I'm trying to use certificates that are not self generated (e.g. by makecert), and in fact come from a third party.

These certificates return false for SupportsDataEncryption & SupportsDigitalSignature, despite claiming to support all application policies when viewed in the certmgr MMC tool.

If I generate certificates using makecert with the appropriate flag, they work fine. Both the Mentalis library and the MS WSE1 X509Certificate report the same property values (false).

The certificate provider swears blind that these certificates do support both options. However they provide an unmanaged dll with a proprietary store which I am not keen to use (would prefer to stick with the windows crypto store to ease deployment and interoperability issues).

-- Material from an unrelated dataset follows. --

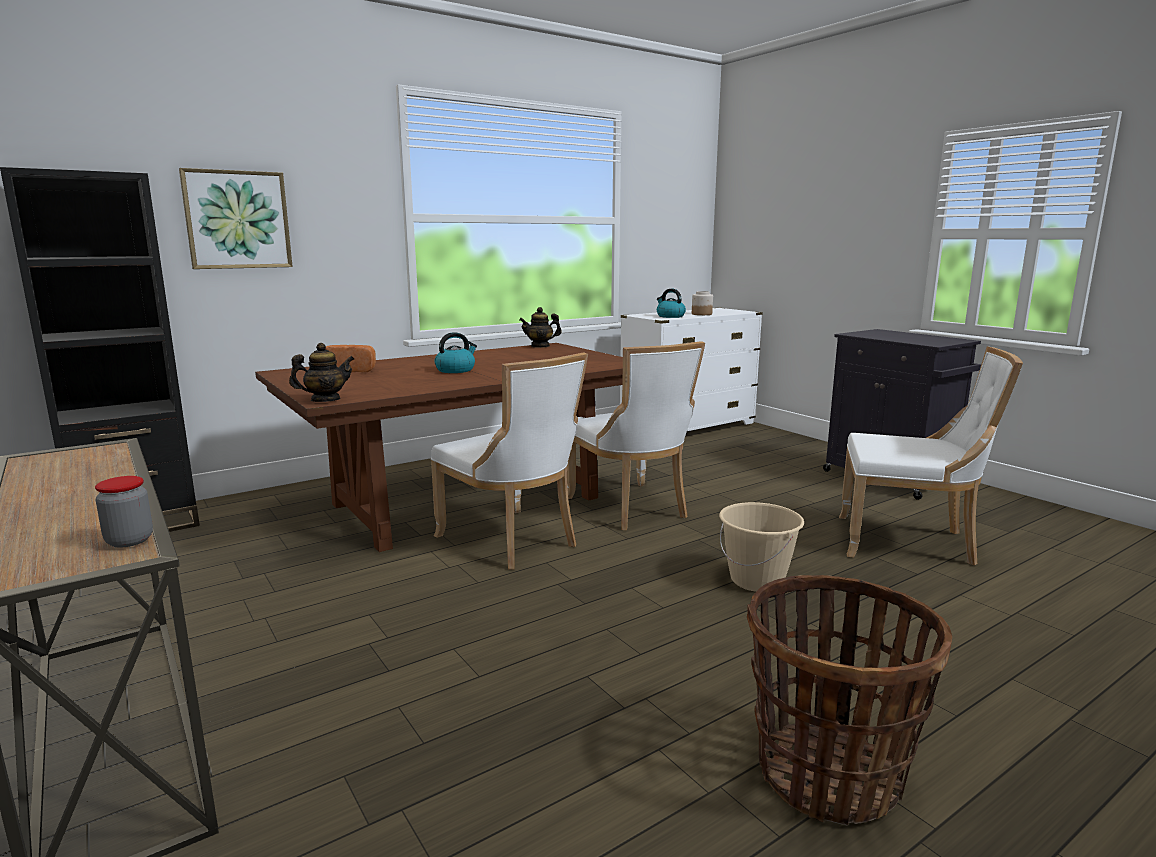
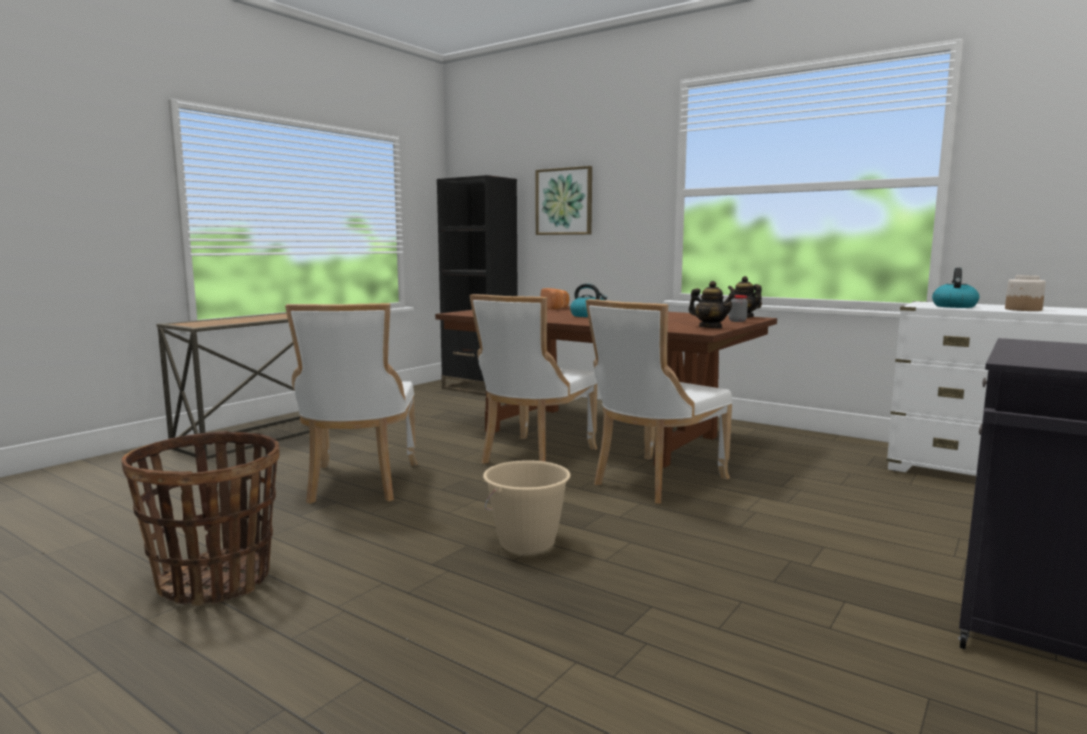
camera: 70 degrees right, 5 degrees down
(129, 540) = (213, 324): jar -> jar (737, 321)
(325, 400) = (458, 313): teapot -> teapot (710, 327)
(910, 542) = (733, 632): white chair -> white chair (359, 484)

I checked GetIntendedKeyUsage() but am not sure on the best usage of this method. Are the 2 properties above derived from/consistent with the return code from GetIntendedKeyUsage()?

Thanks in advance
Stephen

Well I just checked the source code and I can see that GetIntendedKeyUsage() and the SupportsDataEncryption & DigitalSignatures properties are the same thing, so I have answered that part myself.

Well, upon even more investigation I discovered that the certificate provider is only setting the Key Encipherment bit (0x20), when the Mentalis and WSE frameworks expect the Data Encipherment (0x10) bit set for SupportsDataEncryption. Go figure...

Anyway, I guess I answered both my own questions.